In 2010, Bower was criticised for re-casting the part of Declan Napier to Erin Mullally when James Sorensen announced that he was leaving Neighbours. Sorensen had been training to join the Australian army for over a year. Some fans called the move "daft", others called it "ridiculous" and "a really awful decision". This decision was defended by Neighbours, saying that the character was recast because of storylines already planned.

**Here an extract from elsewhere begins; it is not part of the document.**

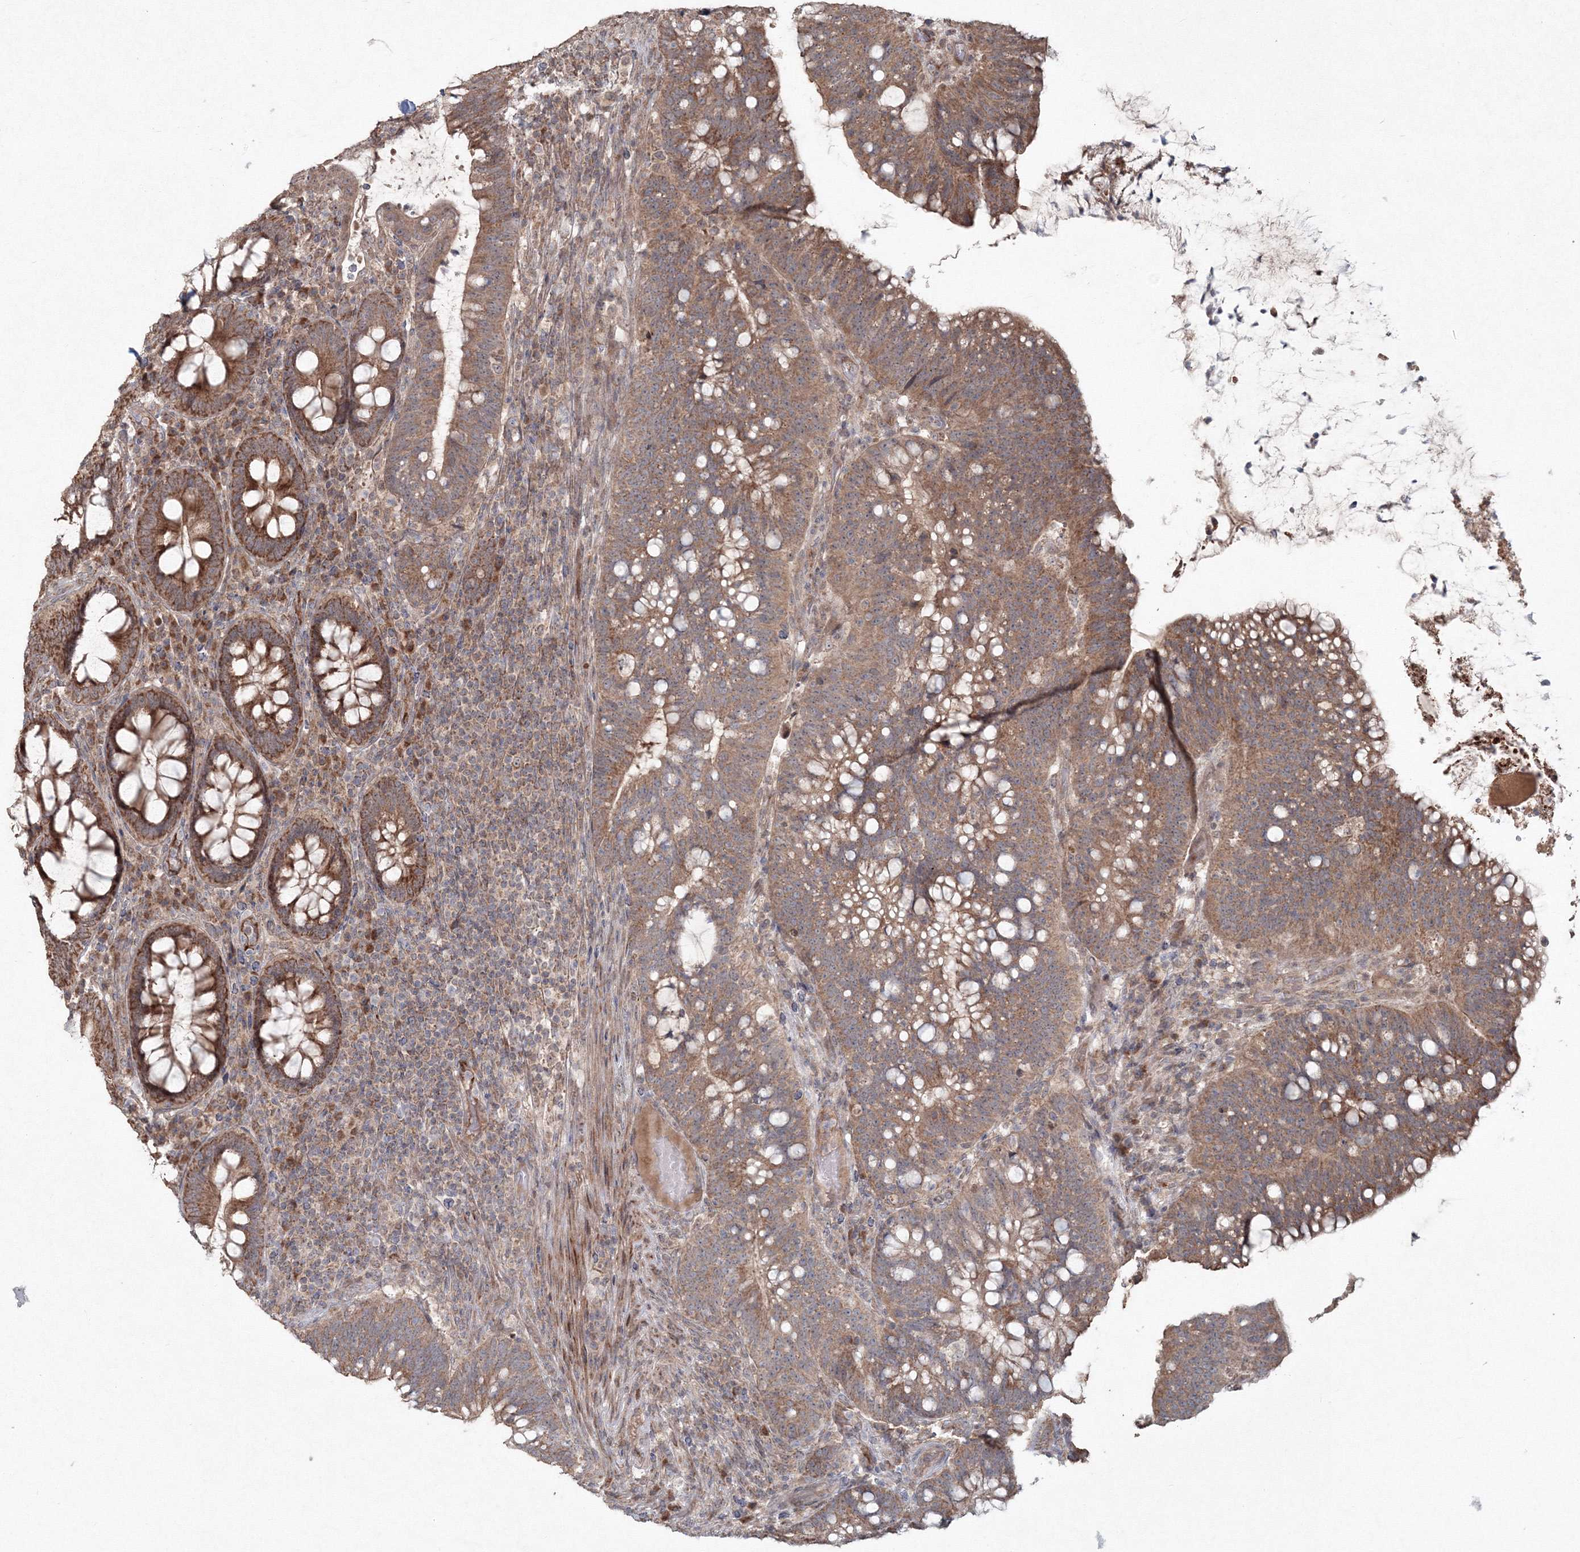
{"staining": {"intensity": "moderate", "quantity": ">75%", "location": "cytoplasmic/membranous"}, "tissue": "colorectal cancer", "cell_type": "Tumor cells", "image_type": "cancer", "snomed": [{"axis": "morphology", "description": "Adenocarcinoma, NOS"}, {"axis": "topography", "description": "Colon"}], "caption": "This photomicrograph demonstrates colorectal adenocarcinoma stained with IHC to label a protein in brown. The cytoplasmic/membranous of tumor cells show moderate positivity for the protein. Nuclei are counter-stained blue.", "gene": "ANAPC16", "patient": {"sex": "female", "age": 66}}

In November 2010, Bower denied speculation that Neighbours would be "sexed up" when it moves to Eleven in 2011. Of the speculation, she said "There's this bloody rumour going around that because we're on Eleven it's going to be raunchy. I'm not going to do that. Why would I do that? England loves us the way we are. Australia loves us the way we are. Yes, we've taken a hit in the ratings, but so has everybody else." She also denied that there was low cast morale and denied that the recent batch of cast departures were related to the channel change.

==Personal life==
On 25 January 2010, it was announced that Bower's sister Lynn Bayonas had died from cancer. Bayonas was the producer of A Country Practice when Bower got her scriptwriting breakthrough by providing the show with medical information. Neighbours paid tribute to her death by displaying a title card as the credits rolled.

==Filmography==

===Television===

| Role | Production | Duration |
|---|---|---|
| Writer | A Country Practice | 1992 |
| Writer | A Country Practice | 1994 |
| Writer | Home and Away | 1994 |
| Writer | Neighbours | 1994 |
| Producer/Script Editor/Writer | Echo Point | 1994–95 |
| Writer | Mirror Mirror 2 | 1996 |
| Script Editor | Sweat | 1996 |
| Writer | Neighbours | 1996 |
| Writer | Big Sky | 1997 |
| Storyliner | Crocadoo | 1997 |
| Writer | All Saints | 1998 |
| Script Producer/Story Editor | All Saints | 1998 |
| Producer/Writer | McLeod's Daughters | 2000–05 |
| Story Producer | Sea Patrol | 2007–08 |
| Co-Producer | Canal Road | 2008 |
| Executive Producer | Neighbours | 2008–11 |

===Film===

| Role | Production | Duration |
|---|---|---|
| Producer | Little Oberon | 2005 |

==Awards==
Bower has been nominated for two awards. In 2004, she was nominated for an
AFI Award for 'Best Television Drama Series' for McLeod's Daughters. In 2005, she was nominated again for an AFI award, this time for 'Best Telefeature or Mini Series' for Little Oberon. Neither were won.